[Exercise tasks]
1 - According to the Busan memoir text, on what date did the narrator finally arrive in Busan?
2 - Update the Busan memoir text from "I turned to" up to and including "two young children." by replacing "quilt" with "blanket".

[Study text]
════════════════════

After crossing the Imjin River, we traveled by way of Seoul, Wonju, and Kyungju to Busan. We arrived finally on January 27, 1951. Busan was filled with refugees from the North. It felt like the whole country had gathered there. Any accommodation fit to live in was already occupied. Our tiny place had barely enough room to sit. Our only option was to go into the woods at night, keeping warm as best we could, and then return to the city by day to look for food.

My hair, which was kept short during my prison time, had now grown back. My trousers, mended from the inside with cotton from a sleeping quilt, had become threadbare. My clothes were saturated so fully with an oily grime that raindrops in heavy rain were not absorbed into the cloth but simply rolled off.

Almost nothing was left of the soles of my shoes, although the upper part was mostly still there. I might as well have been walking barefoot. The fact was simply that I was the lowest of the low, a beggar among beggars. There was no work to be had, and we had no money in our pockets. The only way we could eat was to beg.

Yet even while begging for food, I maintained my dignity. If someone refused to help, I would say in a clear and confident voice, “Listen. If you do not help people like us who are in need, you will have great difficulties if you hope to receive blessings in the future!” People would give when faced with such thoughts. We took the food we gathered this way to a flat area where we all could sit together. Dozens of people like us ate in such places. We had nothing and even had to beg for food, but a warm friendship always flowed among us.

Once in the middle of a day like this, suddenly I heard someone shout, “Look here! How long has it been?”

I turned to see standing before me Duk Mun Eom, a friend from my days in Japan. Duk Mun Eom had become my friend for life back then after having been so moved by a patriotic song I sang. Today he is one of Korea’s most prominent architects, having designed the Sejong Cultural Center and the Lotte Hotel.

“Let’s go,” he said, as he embraced me in my wretched clothes. “Let’s go to my home.”

By that time, Duk Mun Eom had married. He lived together with his family in a single room. To make room for me, he hung a quilt down the middle of that room, dividing it, with one side for me. On the other, he slept with his wife and two young children.

“Now,” he said, “tell me about your life lately. I always wondered where you were and what you might be doing. We were close friends,” he said, “but you have always been more than a friend to me. Did you know that I always held you in great respect?”

════════════════════

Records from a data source
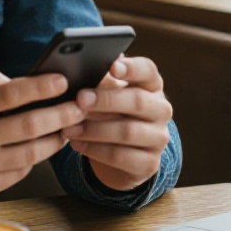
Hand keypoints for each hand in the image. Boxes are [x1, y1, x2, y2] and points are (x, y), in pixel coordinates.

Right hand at [0, 64, 86, 206]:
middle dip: (62, 113)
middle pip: (30, 125)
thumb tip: (17, 78)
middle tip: (81, 105)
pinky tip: (40, 148)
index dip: (42, 86)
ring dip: (56, 139)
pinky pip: (19, 172)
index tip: (63, 81)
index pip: (12, 93)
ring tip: (69, 127)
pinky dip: (34, 159)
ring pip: (31, 153)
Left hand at [61, 56, 172, 192]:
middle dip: (106, 100)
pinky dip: (95, 150)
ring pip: (127, 131)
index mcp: (152, 85)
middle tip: (80, 99)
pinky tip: (77, 144)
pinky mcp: (149, 163)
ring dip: (94, 129)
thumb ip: (100, 82)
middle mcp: (161, 109)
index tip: (112, 67)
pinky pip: (120, 157)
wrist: (119, 154)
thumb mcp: (107, 95)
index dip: (132, 68)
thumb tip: (80, 69)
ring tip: (69, 127)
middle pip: (137, 101)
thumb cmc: (110, 114)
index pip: (148, 70)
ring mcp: (158, 138)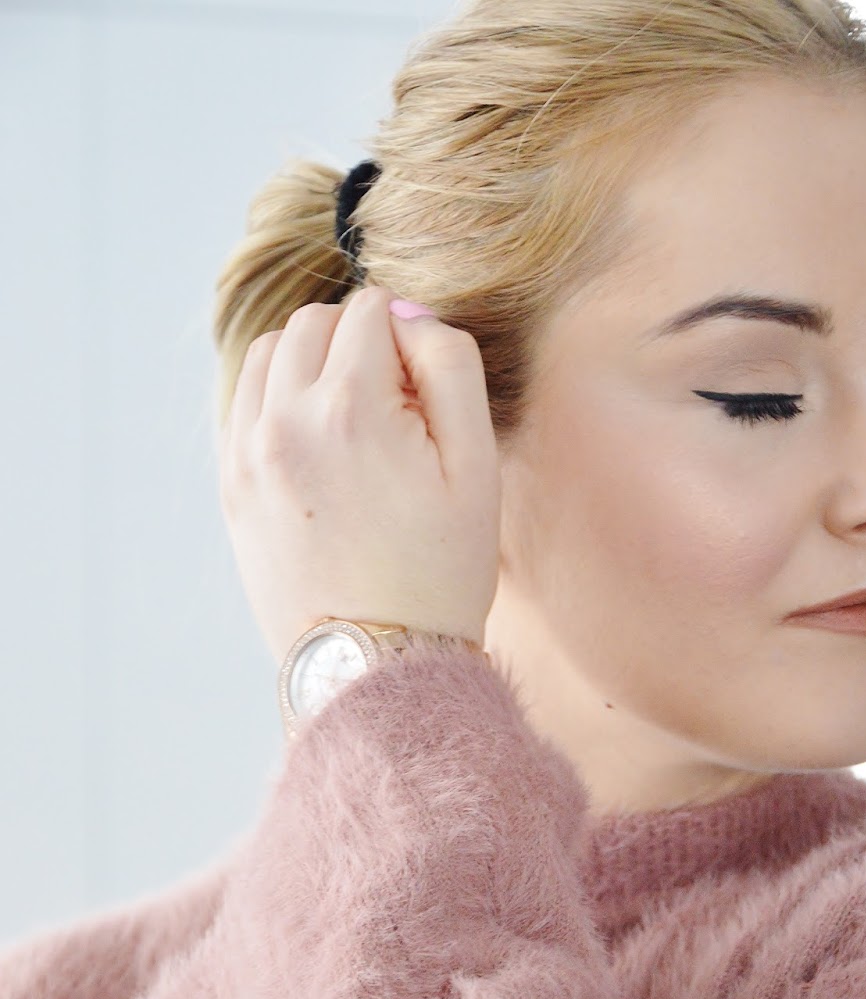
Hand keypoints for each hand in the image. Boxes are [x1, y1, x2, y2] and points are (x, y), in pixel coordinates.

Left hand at [218, 285, 501, 667]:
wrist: (375, 666)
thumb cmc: (439, 574)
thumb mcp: (476, 468)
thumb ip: (449, 366)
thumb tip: (406, 313)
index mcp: (349, 409)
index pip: (371, 309)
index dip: (410, 342)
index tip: (424, 403)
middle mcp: (284, 421)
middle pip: (315, 323)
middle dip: (359, 346)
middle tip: (395, 415)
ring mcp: (248, 455)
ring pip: (272, 354)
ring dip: (313, 365)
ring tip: (354, 426)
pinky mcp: (232, 486)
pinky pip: (247, 404)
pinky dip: (281, 402)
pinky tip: (320, 449)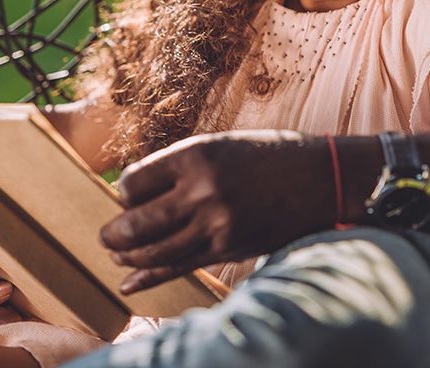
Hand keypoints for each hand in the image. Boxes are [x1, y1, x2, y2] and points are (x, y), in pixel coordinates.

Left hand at [101, 130, 332, 293]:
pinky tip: (128, 283)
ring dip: (127, 256)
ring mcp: (216, 224)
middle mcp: (203, 191)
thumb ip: (181, 168)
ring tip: (116, 255)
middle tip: (106, 236)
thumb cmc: (268, 156)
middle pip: (136, 222)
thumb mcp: (220, 146)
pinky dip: (148, 278)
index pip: (133, 182)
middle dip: (113, 233)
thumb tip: (135, 194)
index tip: (128, 196)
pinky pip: (178, 268)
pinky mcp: (229, 248)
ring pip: (153, 251)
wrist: (323, 178)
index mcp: (196, 155)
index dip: (124, 193)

════════════════════

[Solutions in order]
1 - January 27, 1951.

2 -
I turned to see standing before me Duk Mun Eom, a friend from my days in Japan. Duk Mun Eom had become my friend for life back then after having been so moved by a patriotic song I sang. Today he is one of Korea’s most prominent architects, having designed the Sejong Cultural Center and the Lotte Hotel.

“Let’s go,” he said, as he embraced me in my wretched clothes. “Let’s go to my home.”

By that time, Duk Mun Eom had married. He lived together with his family in a single room. To make room for me, he hung a blanket down the middle of that room, dividing it, with one side for me. On the other, he slept with his wife and two young children.